派手な映像よりも地道なインタビューを土台に据える。分断をつなぐため、立場の異なる相手にも敬意を持って取材に臨む。「バッシング 陰謀論と情報戦」の撮影でデマブログの運営を手伝った男性に話を聞く(撮影/小黒冴夏)
派手な映像よりも地道なインタビューを土台に据える。分断をつなぐため、立場の異なる相手にも敬意を持って取材に臨む。「バッシング 陰謀論と情報戦」の撮影でデマブログの運営を手伝った男性に話を聞く(撮影/小黒冴夏)

■沖縄の記者に励まされ秀作を量産していく

 この頃、MBSを退職して関西大学の教授になっていた報道局OBの里見繁は斉加から電話をもらっている。

「大学に会いに来て、会見のことを話すので、あれはよく市長に当てたな、会社に戻ったら、報道のフロアは拍手喝采(かっさい)だったろう、と言ったら、その逆だったようで、僕も驚きました」

 あの当時の斉加は報道局でも白い目で見られていたと思う、と里見は言った。本人は「悔しいという感情ではなかったです。それよりも自分が信じていたテレビ報道が知らない間に変質してしまったのだという感慨の方が大きかった」。

 組織の空気が変わりつつあるのを感じていたが、斉加は以降、反論も愚痴も一切出さず、粛々と大阪の教育現場の取材を続けていった。この間もずっとネット上では、反日記者、不勉強でとんちんかんなMBSの女性記者という一方的な言説が流通していた。15年に月イチのドキュメンタリー番組「映像」シリーズのレギュラーディレクターに就くと、最初の作品「なぜペンをとるのか~沖縄の新聞記者たち~」の撮影のために那覇に飛んだ。沖縄の2紙は左翼に偏向しているという中傷が絶えずぶつけられていた。斉加はメディアにとっての中立とは何かを探るために密着取材を試み、そこで沖縄タイムス編集局長(当時)の武富和彦からこんな言葉をもらう。

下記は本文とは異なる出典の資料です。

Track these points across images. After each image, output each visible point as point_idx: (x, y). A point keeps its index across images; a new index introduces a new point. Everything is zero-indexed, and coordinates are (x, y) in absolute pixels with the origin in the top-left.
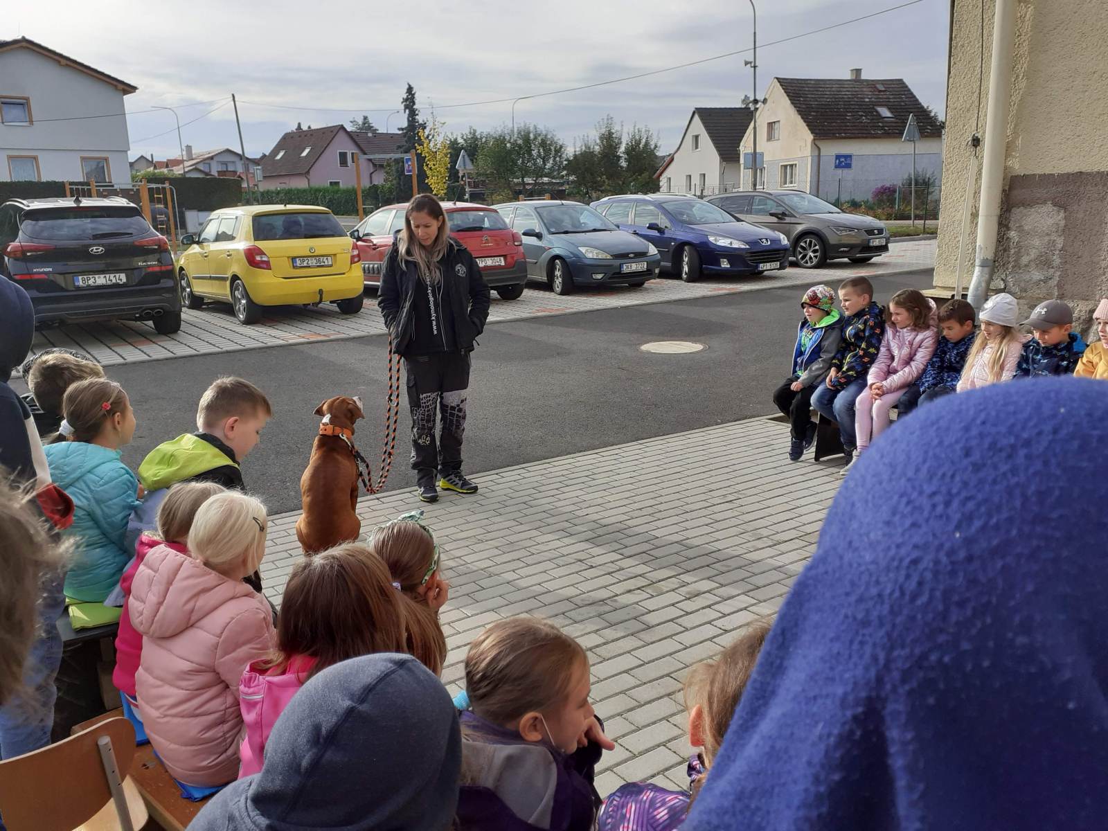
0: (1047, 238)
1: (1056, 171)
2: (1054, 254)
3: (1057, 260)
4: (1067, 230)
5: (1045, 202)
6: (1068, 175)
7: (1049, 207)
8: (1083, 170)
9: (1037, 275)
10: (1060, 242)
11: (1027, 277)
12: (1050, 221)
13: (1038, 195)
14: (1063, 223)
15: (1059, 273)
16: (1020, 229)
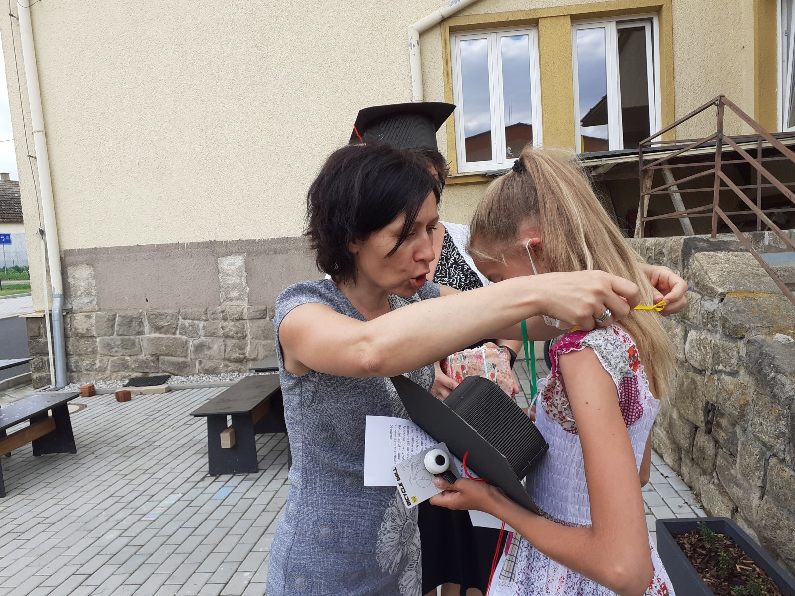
0: (87, 281)
1: (85, 248)
2: (92, 289)
3: (94, 292)
4: (95, 277)
5: (82, 263)
6: (91, 249)
7: (85, 266)
8: (97, 247)
9: (86, 300)
10: (94, 283)
11: (82, 302)
12: (87, 273)
13: (79, 259)
14: (93, 273)
15: (96, 298)
16: (74, 277)
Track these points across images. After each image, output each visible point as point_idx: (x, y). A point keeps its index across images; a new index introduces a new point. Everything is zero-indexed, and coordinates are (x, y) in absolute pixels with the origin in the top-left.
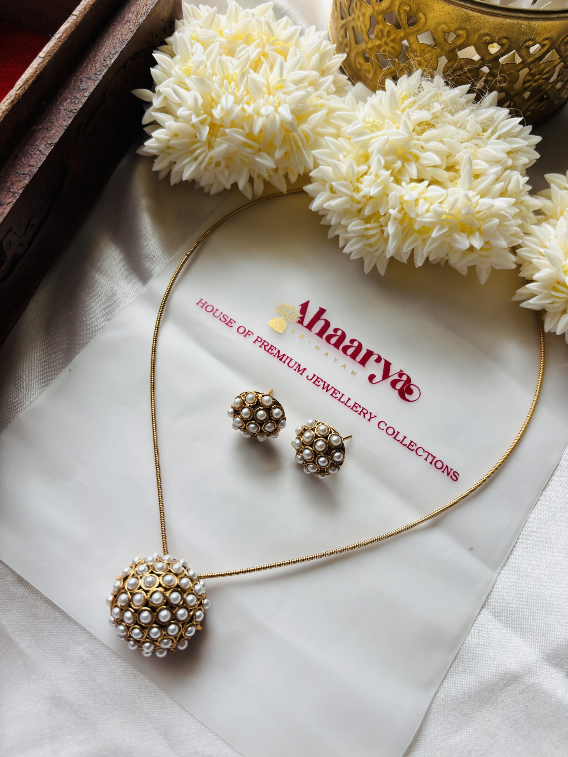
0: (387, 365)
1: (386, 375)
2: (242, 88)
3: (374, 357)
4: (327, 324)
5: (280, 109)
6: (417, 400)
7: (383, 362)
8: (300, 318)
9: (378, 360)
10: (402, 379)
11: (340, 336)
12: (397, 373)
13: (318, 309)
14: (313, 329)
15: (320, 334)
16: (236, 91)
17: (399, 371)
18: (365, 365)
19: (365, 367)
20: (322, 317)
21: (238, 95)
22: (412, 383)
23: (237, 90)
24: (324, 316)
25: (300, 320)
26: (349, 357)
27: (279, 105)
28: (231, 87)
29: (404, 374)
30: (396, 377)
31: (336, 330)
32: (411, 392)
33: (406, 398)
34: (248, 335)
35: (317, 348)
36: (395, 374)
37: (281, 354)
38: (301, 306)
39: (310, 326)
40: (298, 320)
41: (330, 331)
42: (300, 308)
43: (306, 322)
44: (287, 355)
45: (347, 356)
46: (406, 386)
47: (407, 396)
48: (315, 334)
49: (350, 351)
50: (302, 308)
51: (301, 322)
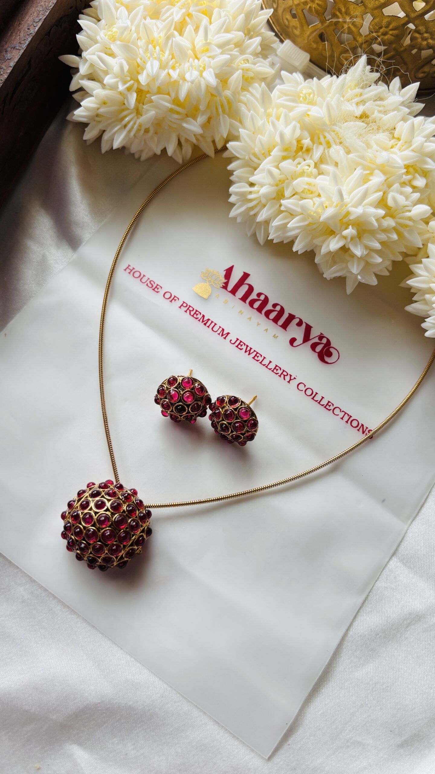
0: (308, 329)
1: (306, 338)
2: (167, 52)
3: (296, 321)
4: (251, 289)
5: (205, 74)
6: (336, 362)
7: (304, 325)
8: (225, 283)
9: (300, 324)
10: (322, 342)
11: (263, 301)
12: (317, 336)
13: (242, 274)
14: (236, 294)
15: (244, 299)
16: (161, 56)
17: (320, 334)
18: (287, 329)
19: (286, 330)
20: (246, 282)
21: (163, 59)
22: (332, 345)
23: (163, 55)
24: (248, 281)
25: (224, 285)
26: (271, 321)
27: (204, 68)
28: (156, 52)
29: (324, 337)
30: (316, 340)
31: (259, 295)
32: (330, 355)
33: (325, 360)
34: (173, 300)
35: (241, 313)
36: (316, 337)
37: (206, 319)
38: (225, 271)
39: (234, 292)
40: (223, 286)
41: (253, 296)
42: (224, 273)
43: (230, 287)
44: (212, 319)
45: (270, 320)
46: (325, 349)
47: (326, 359)
48: (239, 299)
49: (273, 315)
50: (226, 273)
51: (225, 287)
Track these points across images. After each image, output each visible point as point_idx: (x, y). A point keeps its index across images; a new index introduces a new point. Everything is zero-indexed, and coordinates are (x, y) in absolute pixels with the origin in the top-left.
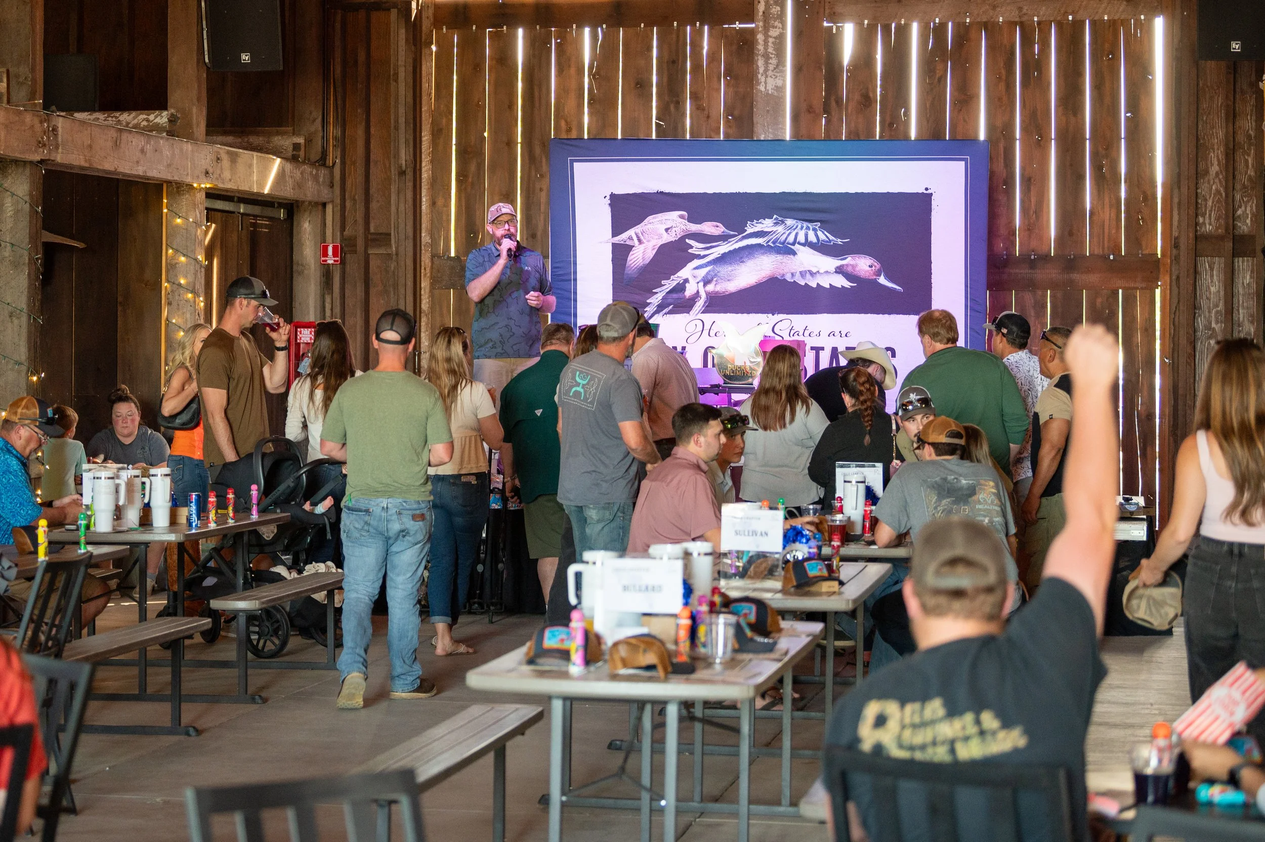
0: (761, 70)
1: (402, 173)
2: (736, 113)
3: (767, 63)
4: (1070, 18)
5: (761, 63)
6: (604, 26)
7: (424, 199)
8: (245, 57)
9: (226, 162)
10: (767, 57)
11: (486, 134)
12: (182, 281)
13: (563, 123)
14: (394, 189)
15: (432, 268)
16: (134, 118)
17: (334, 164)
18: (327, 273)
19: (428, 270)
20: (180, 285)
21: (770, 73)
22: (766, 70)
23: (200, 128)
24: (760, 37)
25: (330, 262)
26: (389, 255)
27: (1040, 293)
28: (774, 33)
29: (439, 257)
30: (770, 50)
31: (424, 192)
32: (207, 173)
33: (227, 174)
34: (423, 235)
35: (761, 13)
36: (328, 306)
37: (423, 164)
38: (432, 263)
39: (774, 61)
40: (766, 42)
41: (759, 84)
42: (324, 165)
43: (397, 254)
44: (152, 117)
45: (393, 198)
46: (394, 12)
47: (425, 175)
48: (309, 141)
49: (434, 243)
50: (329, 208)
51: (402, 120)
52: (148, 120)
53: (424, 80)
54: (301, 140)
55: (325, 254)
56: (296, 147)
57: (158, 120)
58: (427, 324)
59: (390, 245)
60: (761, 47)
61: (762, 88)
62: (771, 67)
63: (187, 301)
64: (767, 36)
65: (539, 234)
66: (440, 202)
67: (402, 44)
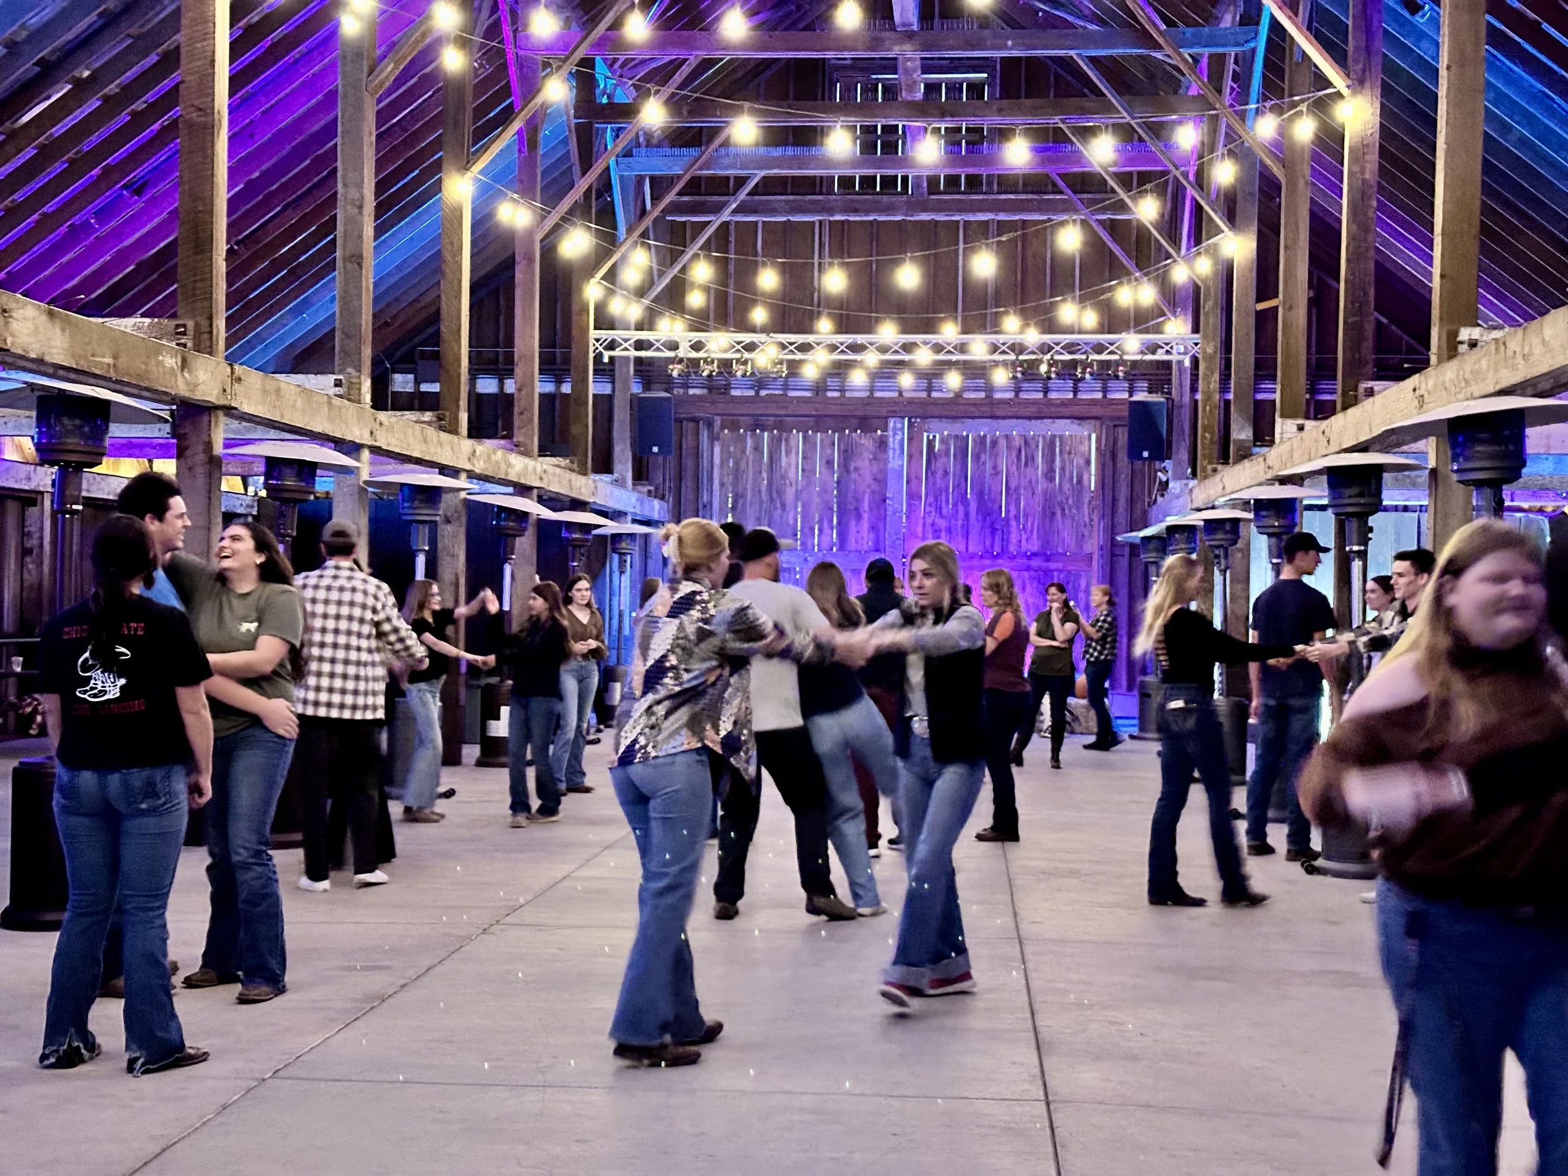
0: (891, 456)
1: (705, 506)
3: (894, 453)
5: (891, 452)
6: (810, 432)
8: (655, 449)
10: (894, 449)
17: (669, 500)
21: (896, 458)
22: (894, 456)
24: (891, 440)
28: (898, 437)
35: (891, 427)
37: (714, 502)
40: (894, 442)
41: (889, 463)
46: (701, 422)
47: (715, 507)
48: (656, 489)
51: (705, 479)
52: (601, 480)
53: (715, 458)
60: (891, 445)
61: (891, 465)
62: (896, 455)
64: (895, 439)
67: (706, 439)
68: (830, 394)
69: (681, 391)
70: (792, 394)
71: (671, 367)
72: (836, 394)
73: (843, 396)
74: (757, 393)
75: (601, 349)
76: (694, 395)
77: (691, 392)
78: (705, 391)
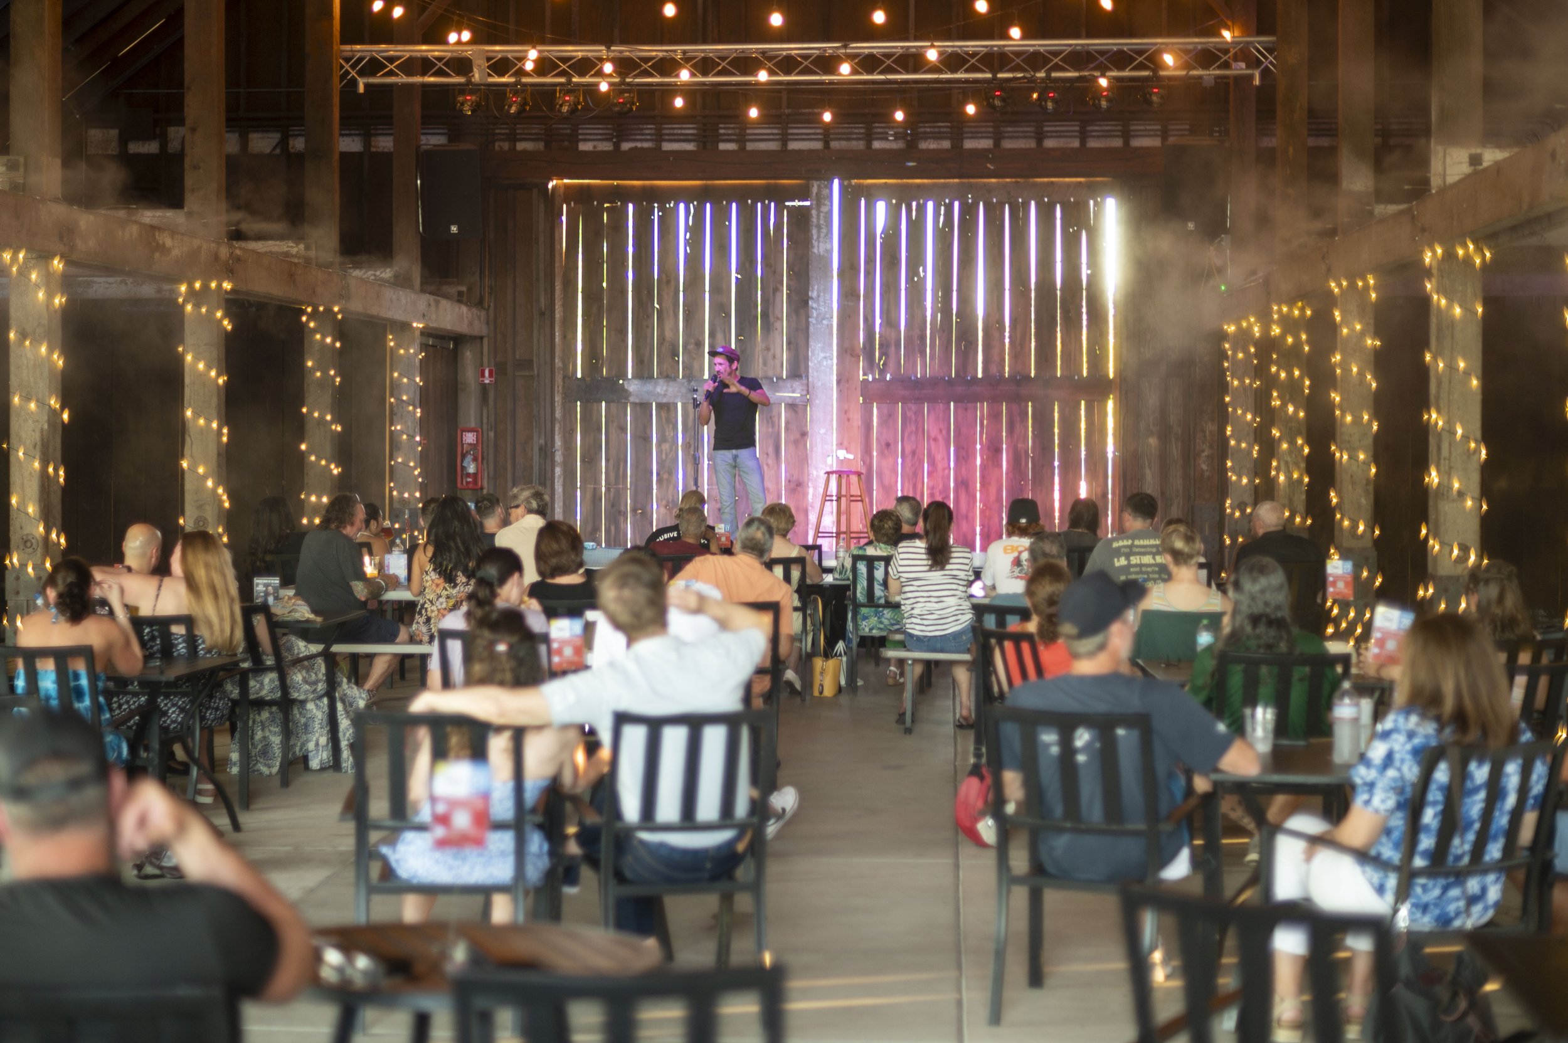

「一方に絶対的な権力を持っている権力者がいるわけですよ。一方には基本的人権すら守られていない人びとがいる。力の不均衡がある以上は弱いものの声を代弁することこそメディアのあるべき姿だというふうに思っています」

 沖縄では、大阪とまったく逆の現象が起こった。名刺を差し出した琉球新報の報道本部長が「ああ、あの斉加さん!」と感極まった声をあげたのだ。橋下への取材を失礼と捉えるどころか、リスペクトの目で見られていた。自らの手でわが子を手にかけることさえ強いられた沖縄戦を生き抜いた高齢者たちから取材を学んだという沖縄の新聞記者たちには、中央の記者が手放しかけていたジャーナリズムのマインドが満ち溢(あふ)れていた。沖縄に励まされるように、斉加は秀作を量産していく。

「沖縄 さまよう木霊」では、MXテレビの番組「ニュース女子」にまであふれ出た沖縄基地反対運動に対するデマの出どころを突き止める。取材中から、デマの発信者にネット上で攻撃にさらされるが、毅然と同業他社を正面から批判した。あとを追うようにBPO(放送倫理・番組向上機構)がMXの同番組に「重大な放送倫理違反があった」と認定した。調査報道の面目躍如だった。

 そして17年7月にテレビ版の「教育と愛国」を作り上げる。5年後の映画化の大ヒットも含め、橋下からの面罵への回答を作品できっちりと示したかたちになった。里見に「あの囲み取材のときに記者たちがいっせいに市長に質問を投げかけていたら、こういう映画を作らずに済んだのではないですか」と尋ねると、「そうかもしれませんね。斉加は常に作品を通じて机を叩(たた)いて訴えているんですよ。私たちはテレビ局の中で守られているけど、こんなに危ない社会の状況下でぼっとしていていいのかと」。

 年をまたいだ18年、斉加は自らの身をさらすかたちで「バッシング~その発信源の背後に何が~」を制作する。何の瑕疵(かし)も無くただ朝鮮学校への補助金交付などを求めた弁護士たちに対して13万件もの懲戒請求がなされるという異常な事態が起きるが、そのきっかけが、ヘイトブログのデマであったことをあぶり出した。